Across customer-audit response work in manufacturing, these 15 are the ones food manufacturers (bakeries included) most often answer weakly:

  1. Documented offboarding procedure with evidence of recent execution
  2. Privileged account inventory with quarterly review evidence
  3. MFA on all remote access including OEM and contractor portals
  4. Network segmentation between corporate and production
  5. Patching cadence with evidence of operation, not policy
  6. EDR coverage including production-network endpoints
  7. Email security with anti-phishing tooling beyond basic spam filtering
  8. Backup immutability and offline copy architecture
  9. Tested restore frequency with documented results
  10. Written IR plan with tabletop exercise in last 12 months
  11. Prior incident disclosure (or attestation of no incidents)
  12. Cyber insurance policy with key coverage details (limit, deductible, exclusions)
  13. Framework alignment with NIST CSF 2.0 or similar
  14. Supplier risk management for ingredient and packaging vendors
  15. Recipe and label integrity controls

Most of these can be closed in the 30 day window if the response is run as a project. Most are deal-trajectory items if left to ad-hoc handling.

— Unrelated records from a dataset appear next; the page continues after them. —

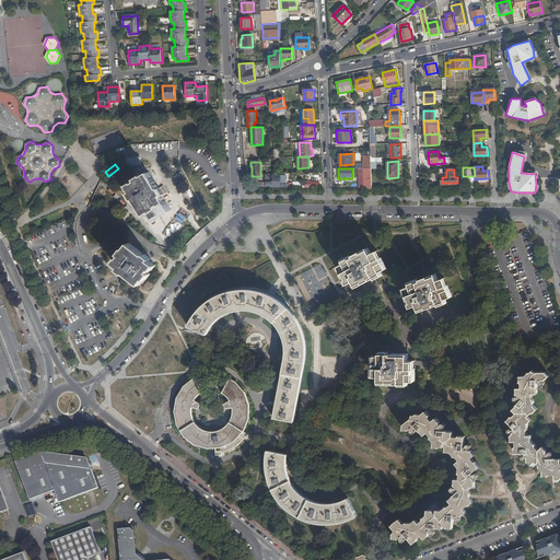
[(161,206),(166,201),(163,196),(164,195),(161,188),(160,188),(159,187),(149,172),(143,176),(142,175),(136,179),(137,181),(135,183),(133,182),(128,185),(132,191),(130,193),(135,200),(136,199),(146,216),(151,211),(152,212),(159,209),(158,206),(161,205),(161,206)]
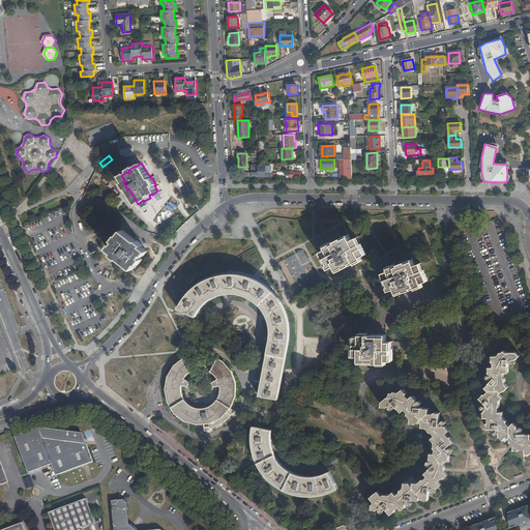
[(258,173),(252,173),(253,177),(272,177),(272,174),(265,174),(266,166),(259,166),(259,168),(258,168),(258,173)]
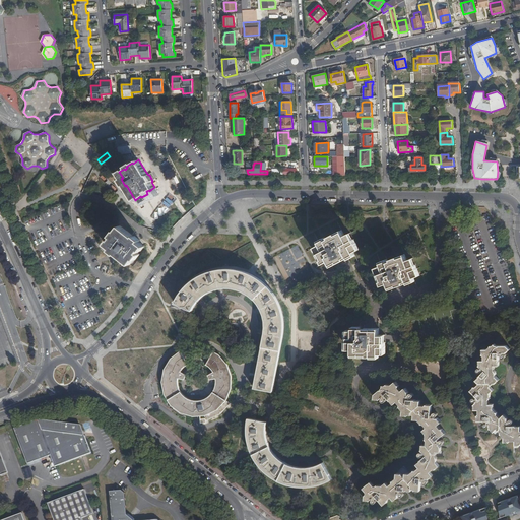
[(140,250),(141,251),(144,246),(139,242),(140,240),(135,236),(134,237),(124,229),(120,225),(116,231),(115,231),(111,236),(113,238),(111,240),(110,240),(106,244),(112,248),(111,250),(116,254),(117,253),(130,264),(134,259),(135,260),(140,254),(138,253),(140,250)]
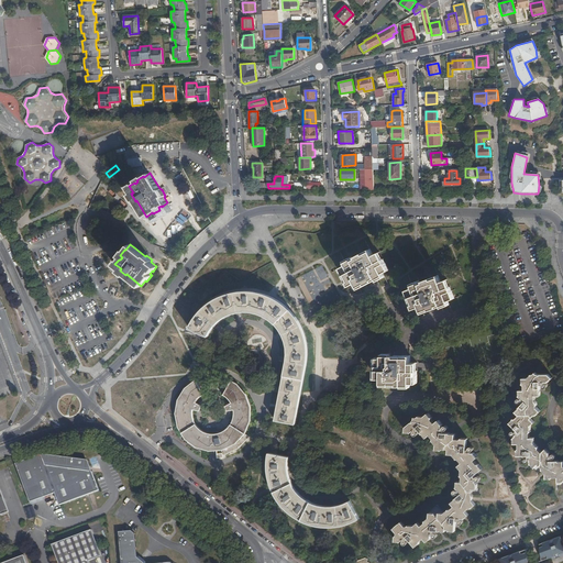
[(356,283),(360,288),(376,279),(377,282),(385,277),(383,274),(389,271),(379,253),(373,256),(370,250),(363,253),(353,258),(352,257),(344,261),(346,265),(341,268),(350,286),(356,283)]
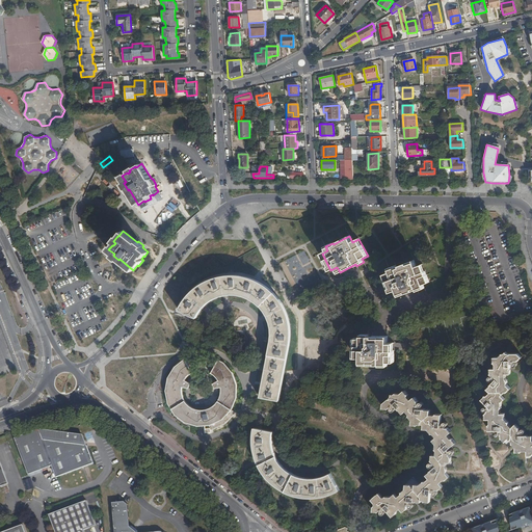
[(417,289),(418,290),(425,288),(423,284),(429,282),(423,264),(417,267),(414,261),(397,267),(396,266),(390,268),(391,272),(384,274),(391,291),(397,289),(399,295),(417,289)]
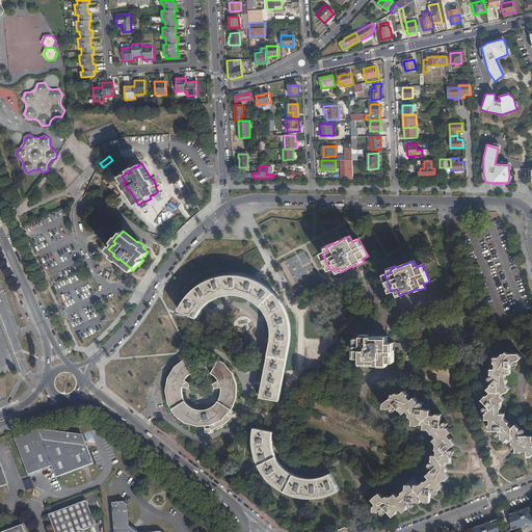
[(238,294),(240,295),(239,275),(231,275),(223,275),(218,276),(220,296),(222,295),(227,294),(233,294),(238,294)]
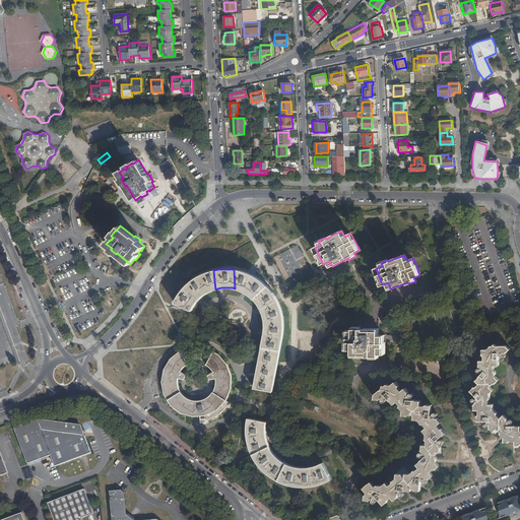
[(234,269),(235,288),(240,289),(244,291),(249,294),(253,297),(257,302),(260,306),(263,311),(264,317),(265,319),(265,323),(266,325),(265,333),(264,341),(260,359),(255,388),(272,391),(277,367),(281,344),(283,335),(283,329),(283,323),(282,314),(281,310),(278,301),(275,297),(270,288),(262,281),(257,277),(252,274),(249,273),(241,270),(234,269)]
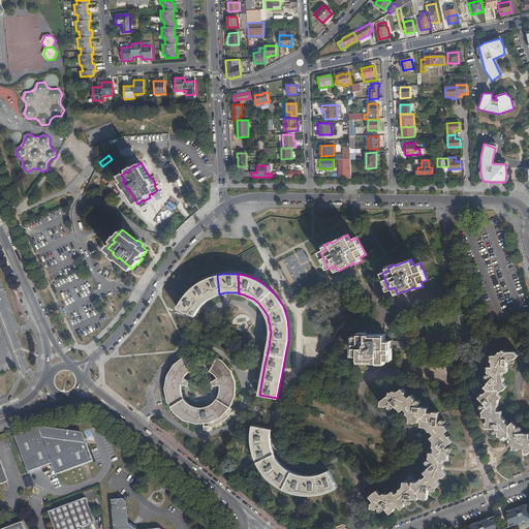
[(219,294),(217,275),(211,277),(204,280),(198,284),(194,287),(189,291),(184,299),(178,308),(195,315),(198,309),(201,306),(207,301),(212,298),(217,294),(219,294)]
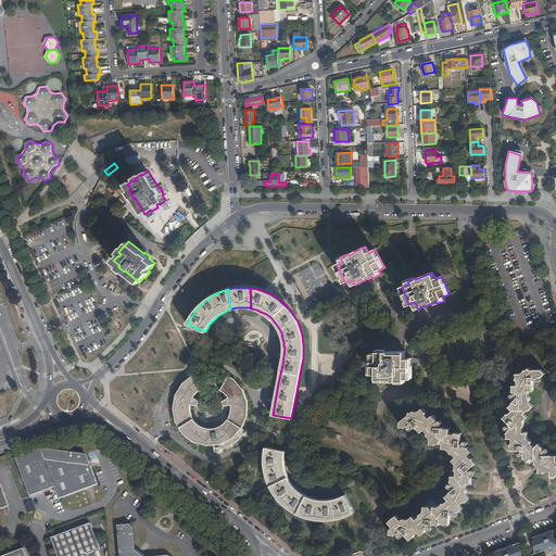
[(378,373),(378,378),(397,378),(397,381),(405,382),(405,378),(412,378),(412,358),(405,358),(405,351),(386,351),(386,349),(378,350),(377,353),(370,353),(370,362),(370,373),(378,373)]
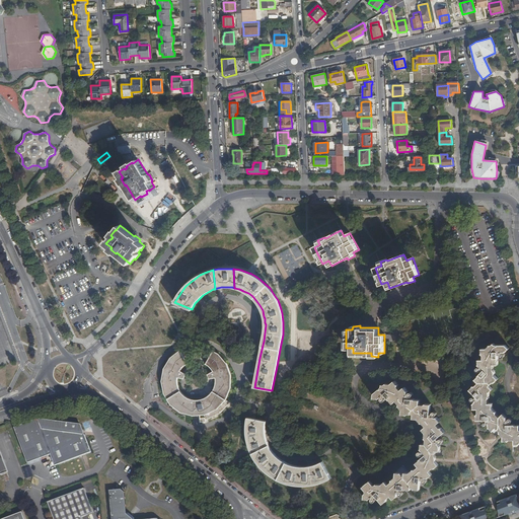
[(518,424),(516,425),(515,425),(514,425),(509,425),(510,422),(511,422),(512,421),(512,420),(511,419),(510,419),(508,420),(508,421),(507,421),(507,417),(506,417),(506,416),(504,414),(500,417),(497,414),(497,412),(496,412),(496,411),(492,408),(493,406),(493,403),(488,403),(489,398),(490,397),(489,396),(490,395),(490,391),(491,391),(493,389),(490,385),(493,382),(495,382),(495,381),(496,381),(499,378),(495,375),(495,372),(495,371),(495,370),(494,369),(494,364),(498,364),(499,361),(498,360),(499,359),(499,354),(501,354),(501,356),(502,357),(503,357),(504,356),(505,355),(504,354),(502,353),(503,352),(506,352),(506,351),(507,351),(509,348),(506,345),(496,345),(494,343),(492,345),(491,345),(491,346),(489,346),(487,348),(482,348),(482,352),(483,352),(483,353),(484,355),(484,359),(478,359),(479,363),(479,364),(482,367),(480,368),(479,367),(477,367),(477,368),(476,370),(478,371),(479,371),(482,370),(483,371),(479,375),(479,376),(478,376),(476,378),(479,382),(475,386),(473,386),(472,387),(470,389),(477,396),(475,398),(474,397),(472,397),(471,399),(472,400),(473,400),(475,400),(475,401),(473,403),(474,404),(473,404),(473,409),(478,409),(478,414),(477,415),(477,416),(477,420),(487,419),(488,422),(485,422),(485,424),(485,425),(486,426),(487,426),(488,425),(488,424),(490,424),(490,427),(491,427),(491,428),(493,430),(497,427),(500,431),(500,433),(501,433),(501,434),(502,435),(504,436),(504,441),(507,441),(508,440),(509,440),(510,439),(514,439),(514,444),(518,444),(518,443),(518,424)]
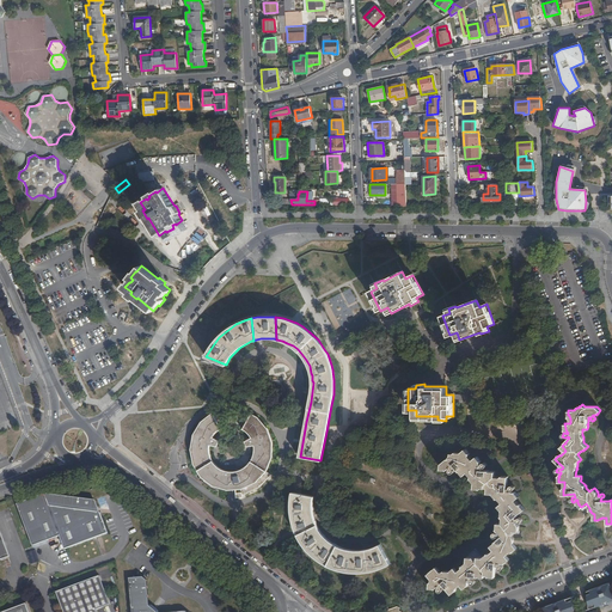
[(258,417),(257,416),(252,414),(243,429),(249,433),(252,438),(246,441),(248,447),(255,446),(255,452),(252,460),(248,465),(243,469),(238,471),(233,471),(227,471),(222,469),(219,466),(213,461),(210,456),(209,451),(209,446),(218,446),(219,441),(213,436),(215,434),(219,430),(222,429),(213,412),(201,422),(194,435),(191,448),(194,464),(202,477),(214,485),(228,490),(243,489),(245,494),(259,487),(262,485),(271,475),(267,471),(273,458),(273,442),(268,428),(258,417)]
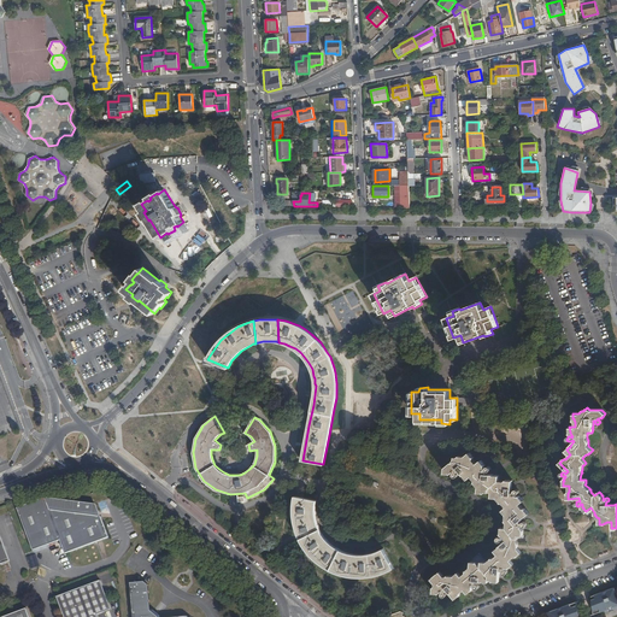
[(456,457),(456,459),(446,466),(445,472),(450,474),(450,472),(451,474),(454,470),(454,472),(454,475),(454,476),(457,476),(458,475),(458,474),(458,472),(457,471),(459,470),(464,475),(465,475),(465,476),(468,479),(471,475),(476,480),(475,482),(476,482),(476,483),(479,487),(479,492),(483,492),(485,493),(486,492),(492,492),(492,497),(495,498),(497,497),(500,501),(501,500),(501,503),(503,503),(507,506),(503,510),(505,513),(506,513),(506,519),(506,521),(507,522),(506,528),(501,528),(500,532),(501,533),(500,534),(503,536),(501,538),(500,536),(499,538),(498,539),(498,540),(499,541),(501,541),(503,540),(504,542),(499,546),(499,547),(498,547),(495,551),(498,554),(494,558),(492,558),(492,559),(491,559),(487,562),(482,562),(481,564),(479,564),(477,562),(476,563),(475,562),(471,562),(470,566),(468,569),(468,570),(466,570),(466,573),(462,576),(458,573),(454,575),(454,576),(450,575),(448,576),(448,575),(447,576),(444,576),(440,571),(432,579),(435,583),(435,587),(434,587),(433,593),(439,593),(442,591),(444,592),(442,593),(442,595),(444,597),(446,595),(446,594),(446,593),(446,592),(447,589),(456,599),(459,597),(458,595),(459,595),(459,593),(464,589),(468,593),(471,591),(471,589),(472,589),(472,586),(475,586),(475,587),(476,589),(477,589),(479,588),(479,586),(479,585),(476,583),(476,581),(482,581),(483,581),(485,581),(488,582),(488,580),(492,580),(493,581),(494,581),(499,581),(499,570),(503,570),(503,571),(504,574),(505,574),(506,574),(507,573),(507,571),(506,570),(505,569),(505,568),(510,568),(510,566),(511,566),(513,564),(510,559),(515,556),(517,556),(517,554),(518,556),(521,552),(518,548),(518,545),(517,544),(518,542),(517,541),(518,535),(523,535),(523,532),(523,530),(523,529),(521,527),(522,526),(523,527),(524,527),(526,527),(527,524),(527,523),(526,522),(524,522),(523,522),(522,523),(521,521),(529,513),(527,510),(526,510),(526,509),(523,509),(519,504),(523,500),(521,497),(519,498),(519,495),(516,495),(516,494),(518,494),(519,493),(518,491),(518,489),(516,489),(515,491),(515,492),(511,492),(512,480),(509,480),(507,480),(506,480),(505,481),(499,480),(499,475),(495,475),(494,475),(493,474),(487,474),(488,471),(489,471),(491,470),(491,469),(491,468),(489,466),(488,466),(487,466),(486,469),(485,469),(485,464),(483,464),(483,463),(481,460),(477,464),(474,459),(474,457),(472,457),(472,456),(470,453),(466,456),(462,456),(460,456),(458,457),(456,457)]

Tier classification and what it actually means

Customer supplier programs typically classify suppliers into tiers, usually 3:

  • Tier 1: strategic, mission-critical, deeply integrated. Long renewal cycles, premium pricing flexibility, growth volume allocation, joint planning relationships
  • Tier 2: important but replaceable. Standard renewal cycles, market pricing, volume protected but not growing, transactional relationships
  • Tier 3: backup or spot purchase. Short relationships, lowest pricing, can be swapped quickly

A failed cybersecurity audit drops a Tier 1 to Tier 2. A second failed cycle drops to Tier 3. The volume and pricing implications of a tier drop are usually 10 to 20 percent revenue impact in the first year, with the relationship damage compounding in subsequent years. A bakery doing $40 million in annual revenue with a Tier 1 customer worth $8 million can quantify the audit response as a $1 million decision.

What Atticus Rowan does, what we do not

Atticus Rowan operates the cybersecurity program and runs customer-audit responses as part of a managed engagement. The relationship works best when the practice is engaged before the audit lands, ideally 60 to 90 days ahead so gap remediation has time to land. An audit-response engagement is a fixed scope. The deliverables: the submitted response package, the supporting evidence library and a forward-looking remediation roadmap for the gaps that did not close in the audit window.

We are not the audit firm. We do not audit our own work. The customer’s audit team is the auditor. We are the MSP and security operator producing the controls and the evidence. We are not a SOC 2 audit firm ourselves; we are the MSP that makes the audit reach a clean opinion. We support NIST 800-171 readiness; we are not a CMMC C3PAO. For major incidents we coordinate with the cyber insurance carrier and the third-party forensics team.

When the audit lands

The 30 day window starts when the email arrives. The right move on day 1 is to acknowledge receipt, ask any clarifying questions about scope and submission format, and start the inventory work the same day. The wrong move is to wait until week 3 and discover the gaps are bigger than the window.